Softwood lumber prices pop higher as seasonal winter slowdown looms
[November  5, 2019]

Lumber and panel market report ---- Week 44 2019
By Madison's Lumber Reporter

Veteran solid wood processors and sellers like to say, “Labour Day is the beginning of the end, and U.S. Thanksgiving is the end of the end,” for large-volume lumber sales. The business of manufacturing and distributing North American construction framing dimension softwood lumber is directly tied to U.S. home building and remodelling activity. As darkness and bad weather looms across the continent, construction jobsites start to close down. Well aware of this annual cycle, sawmills tend to load up their yards with logs in anticipation of renewed processing come January or February, and to empty their lumber yards of manufactured wood inventories.

Madison’s Lumber Reporter reminds there is a tricky balance for forest operators, between investment in log supplies and the year-end slowdown of lumber manufacturing. Companies want to have enough wood on hand to serve demand through December, but not so much that they have to carry-over inventory into the following year. As well, producers don’t want to get caught short of lumber supply either, should there be a run on sales before December ends.

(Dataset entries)
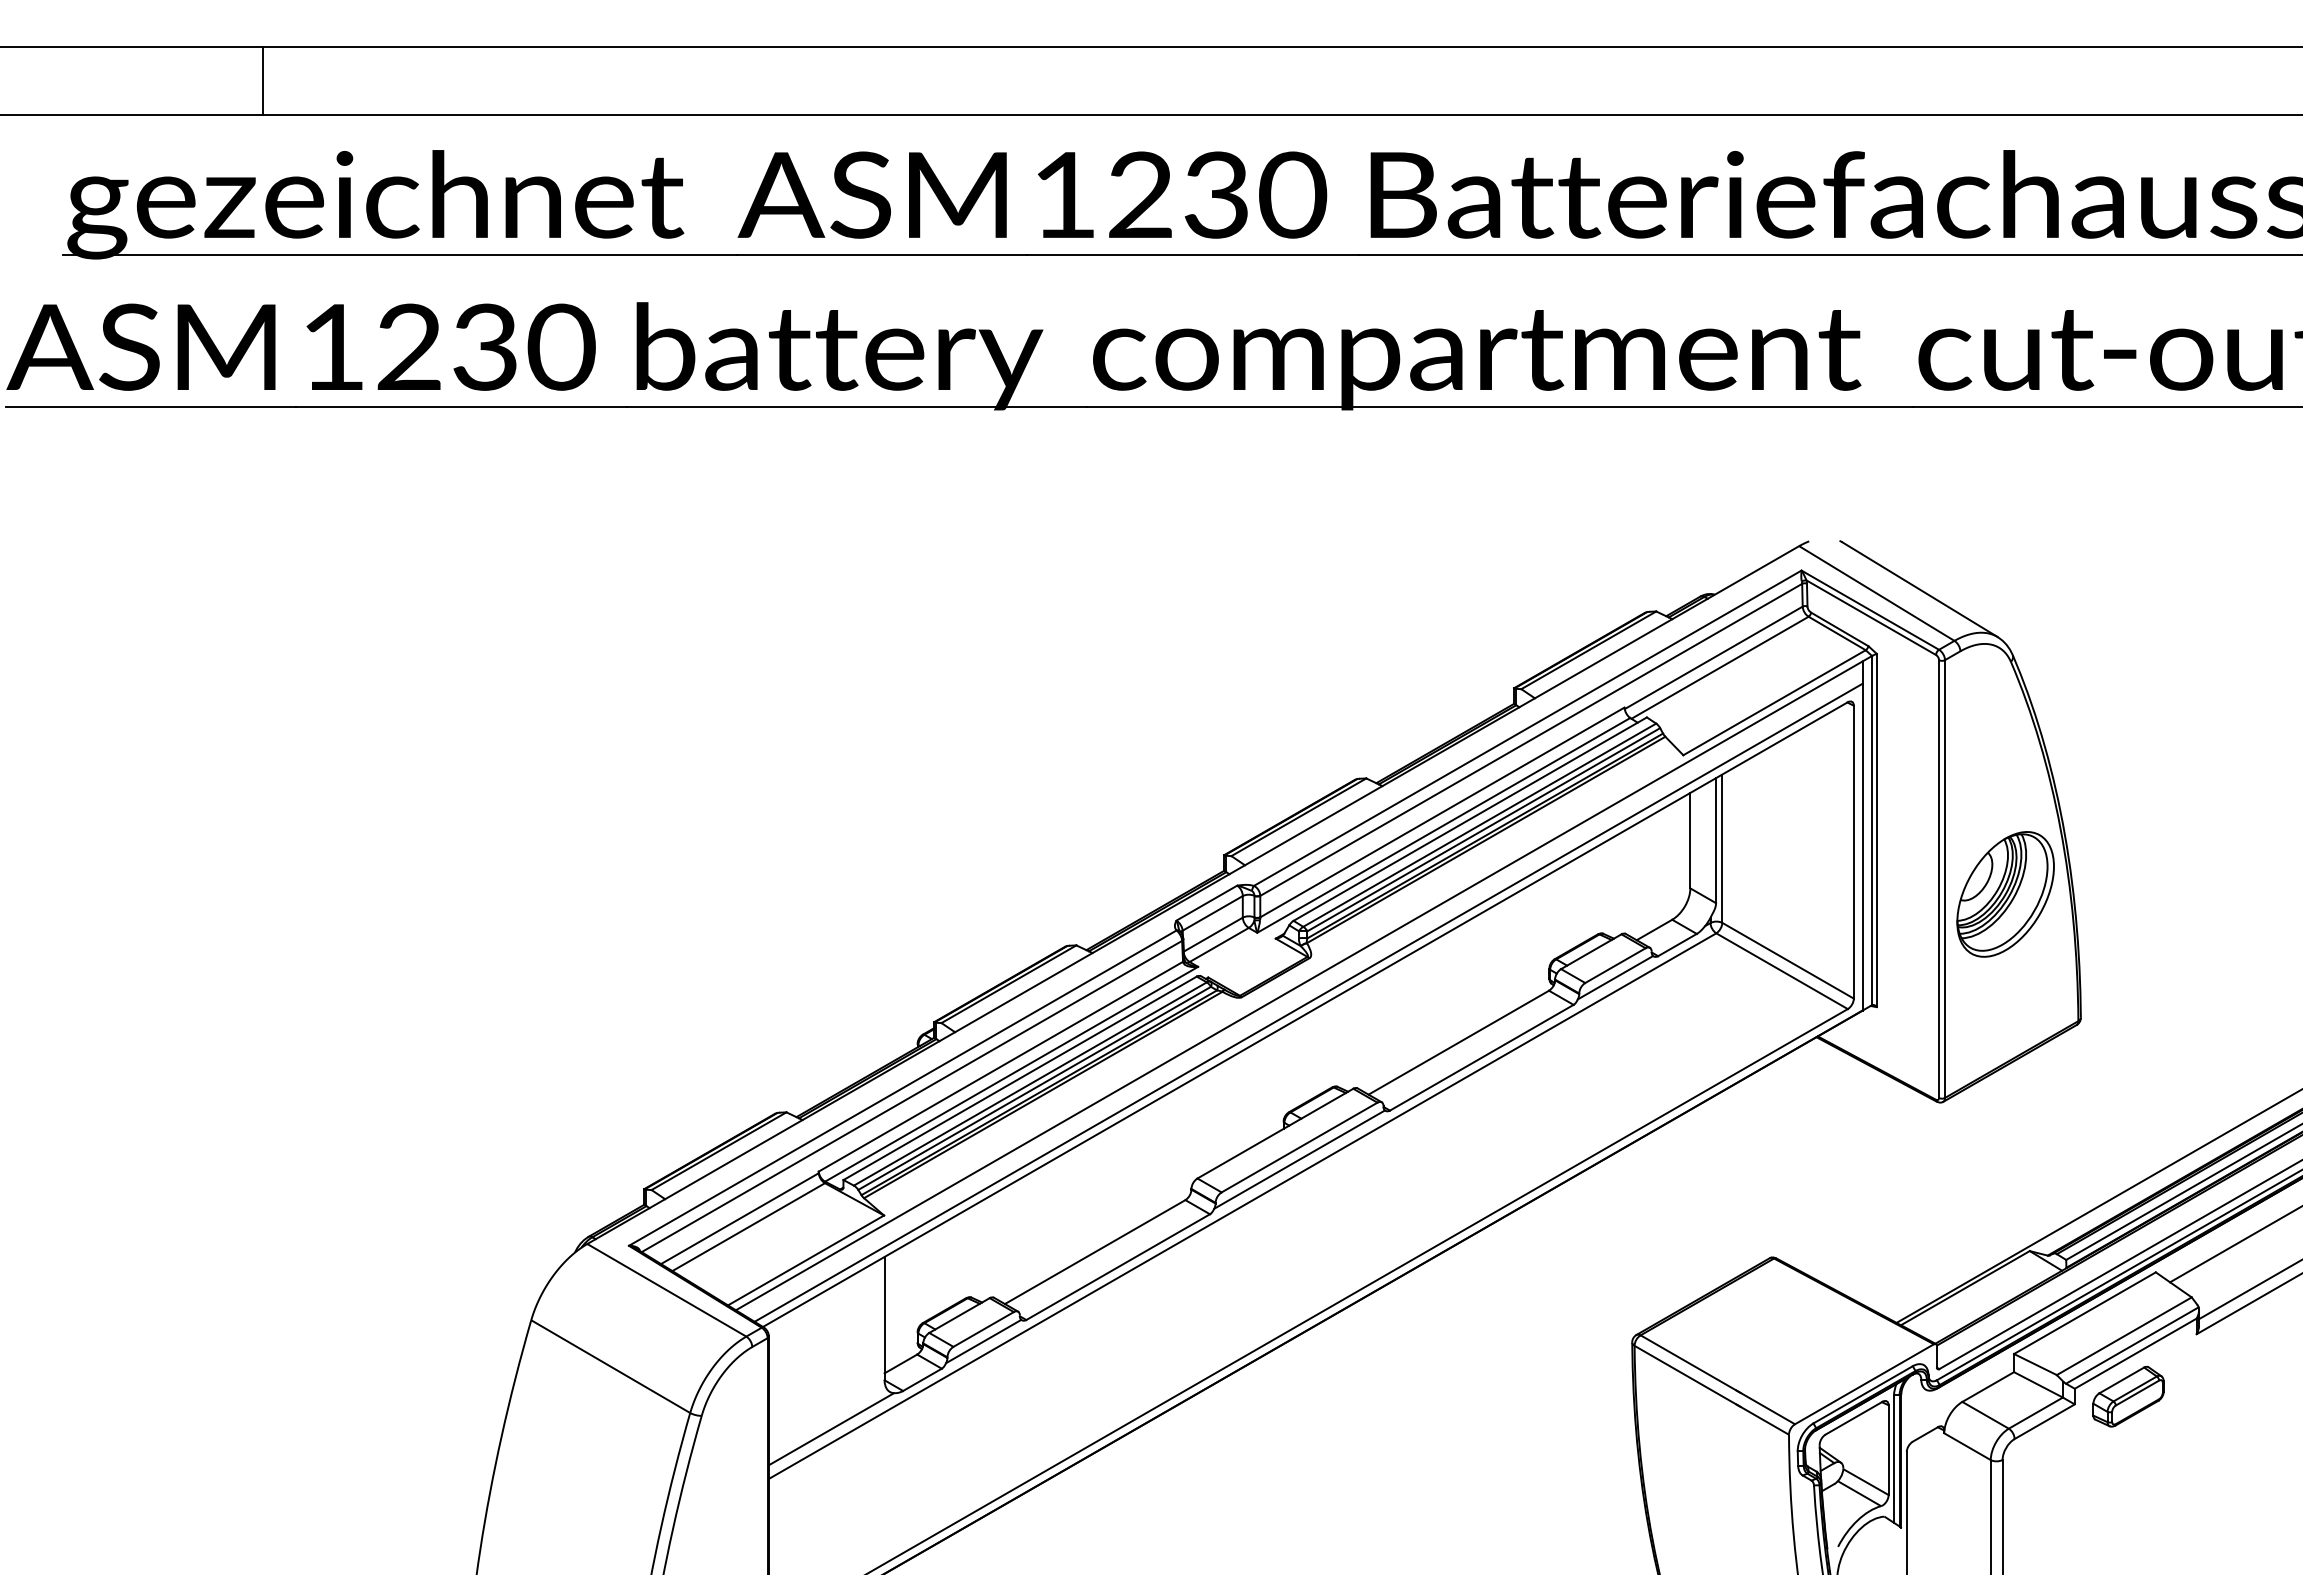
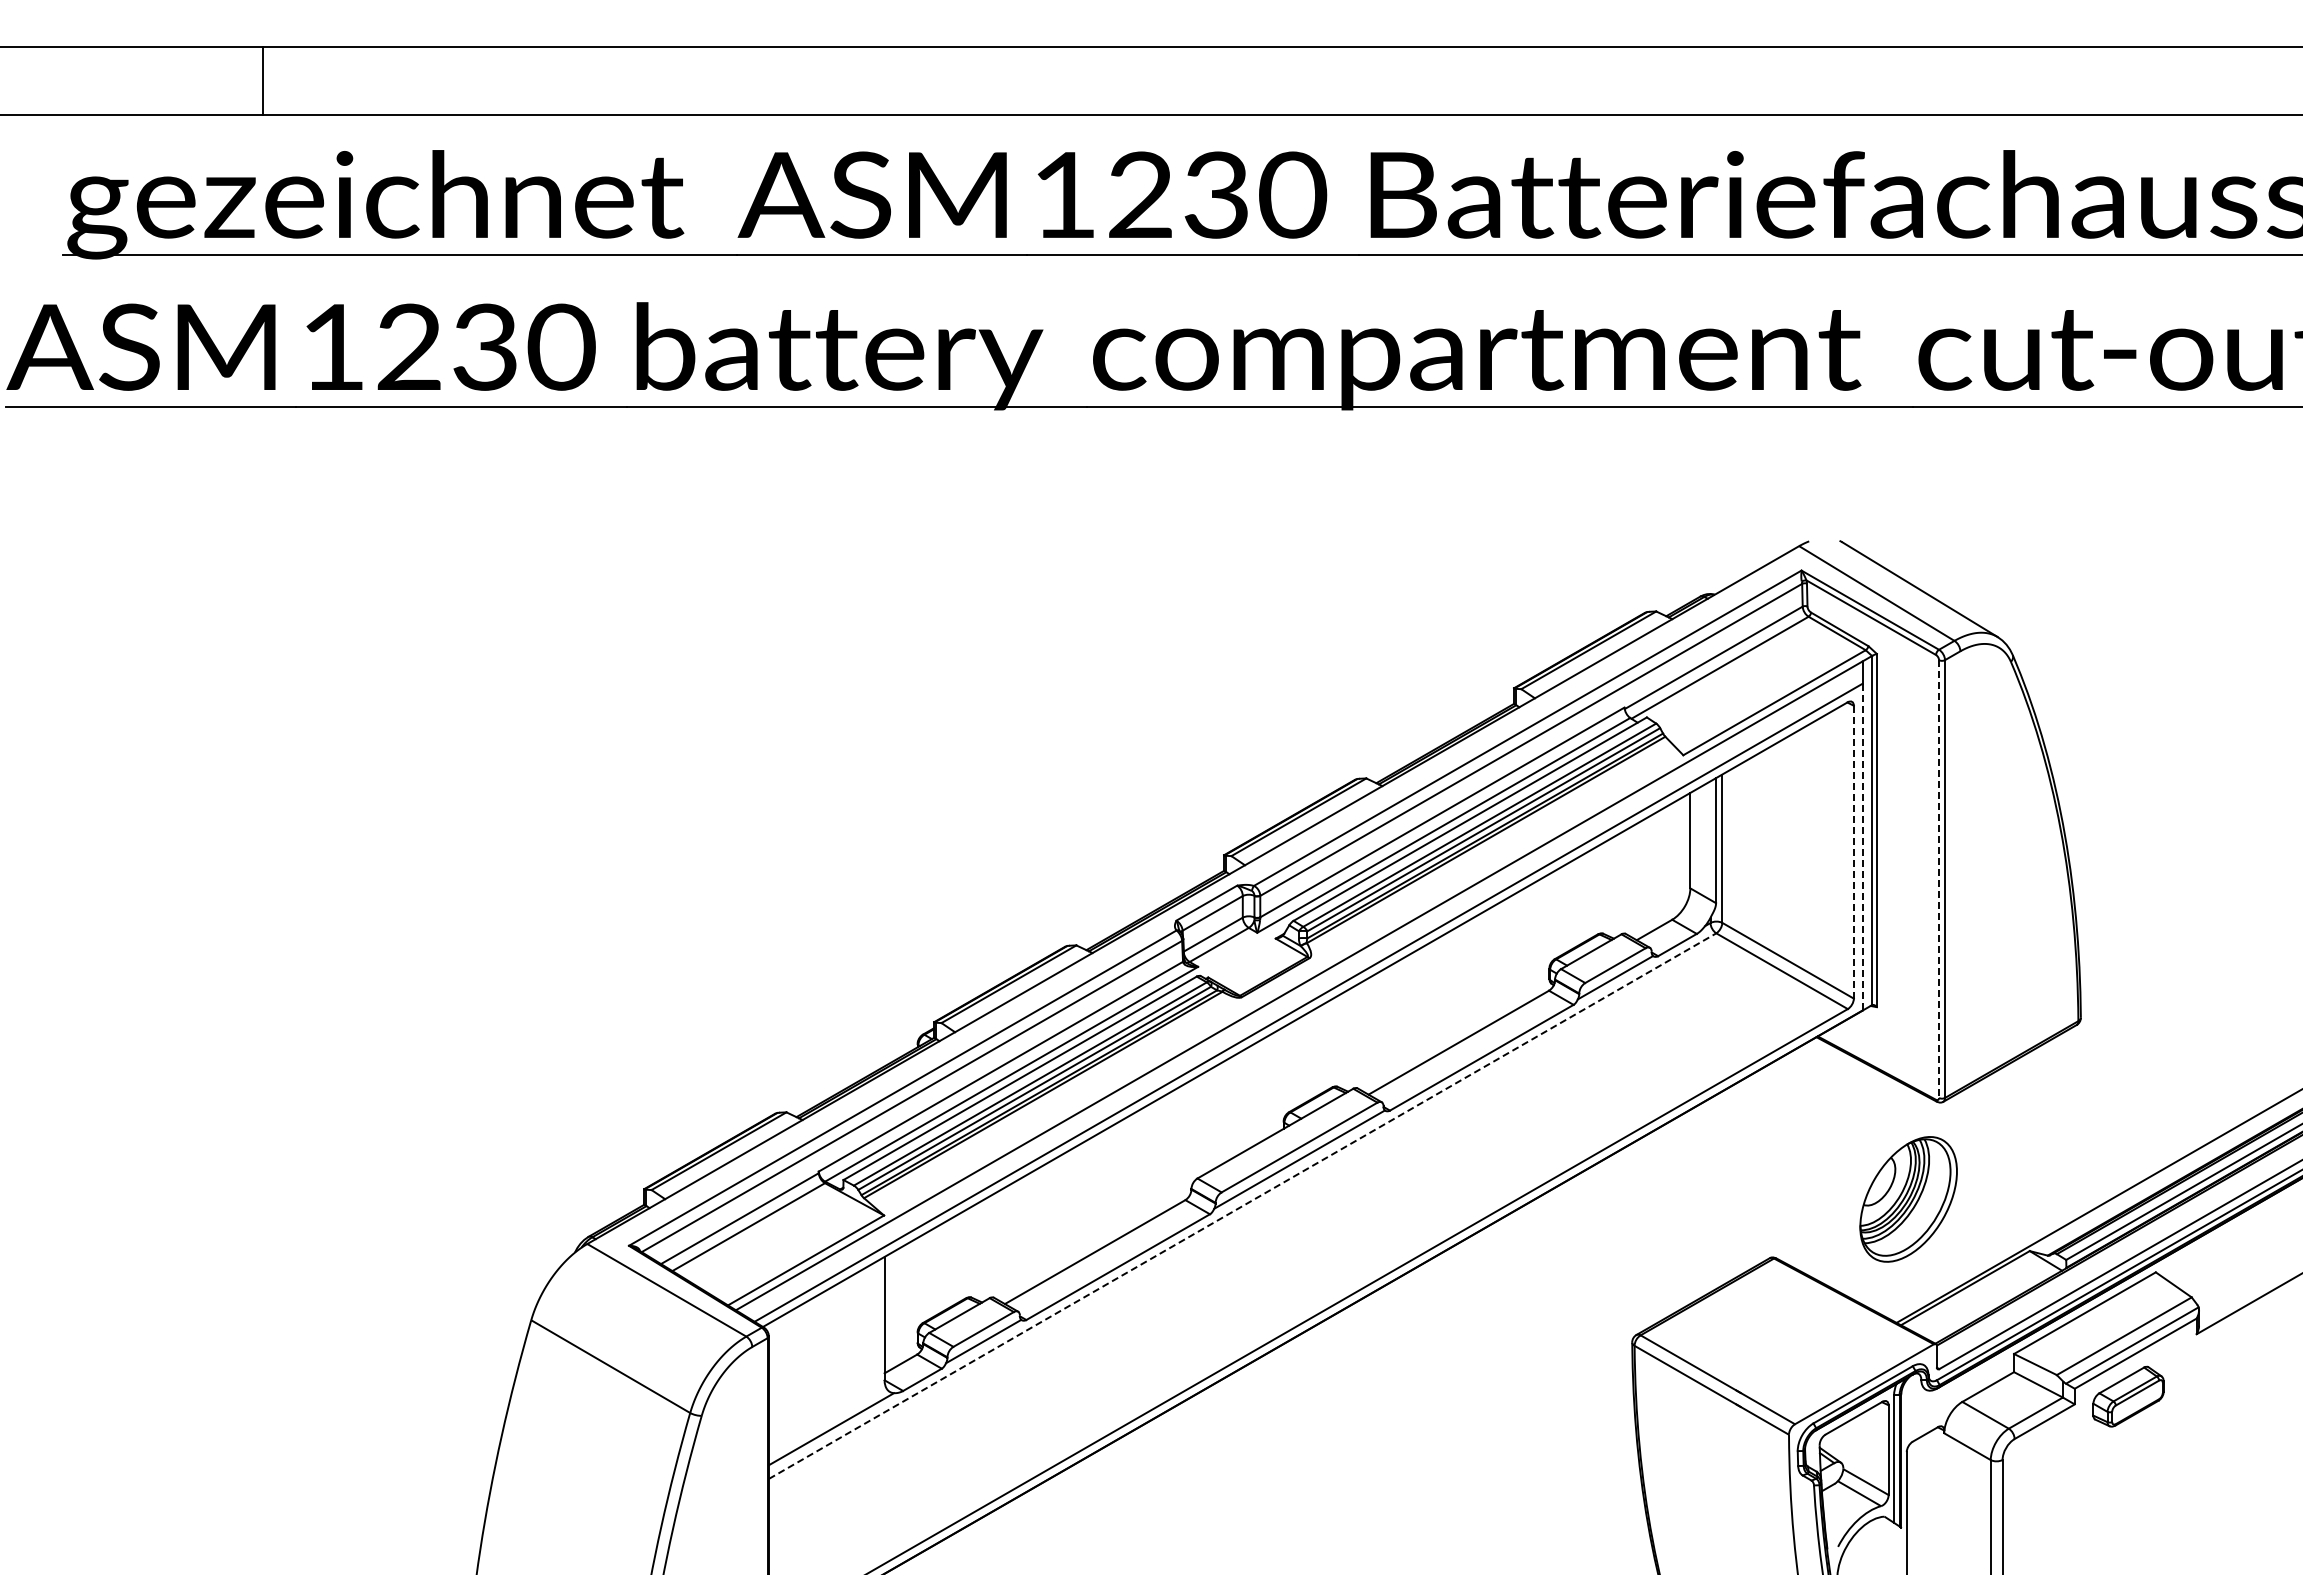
line at (1862, 847): solid -> dashed
line at (1853, 852): solid -> dashed
line at (1939, 879): solid -> dashed
part at (2005, 894) position: (2005, 894) -> (1908, 1199)
line at (1242, 1206): solid -> dashed
line at (2234, 1244): present -> none
line at (2249, 1290): present -> none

### Requests
1. Reproduce a portion of the lumber market report verbatim, beginning at the words "Lumber and panel" and ending after the words "manufactured wood inventories.".
2. Transcribe the drawing revision records word for word, omitting the pictures.
The lumber market report and the records are unrelated to each other.

### Results for the exercise
1.
Lumber and panel market report ---- Week 44 2019
By Madison's Lumber Reporter

Veteran solid wood processors and sellers like to say, “Labour Day is the beginning of the end, and U.S. Thanksgiving is the end of the end,” for large-volume lumber sales. The business of manufacturing and distributing North American construction framing dimension softwood lumber is directly tied to U.S. home building and remodelling activity. As darkness and bad weather looms across the continent, construction jobsites start to close down. Well aware of this annual cycle, sawmills tend to load up their yards with logs in anticipation of renewed processing come January or February, and to empty their lumber yards of manufactured wood inventories.

2.
line at (1862, 847): solid -> dashed
line at (1853, 852): solid -> dashed
line at (1939, 879): solid -> dashed
part at (2005, 894) position: (2005, 894) -> (1908, 1199)
line at (1242, 1206): solid -> dashed
line at (2234, 1244): present -> none
line at (2249, 1290): present -> none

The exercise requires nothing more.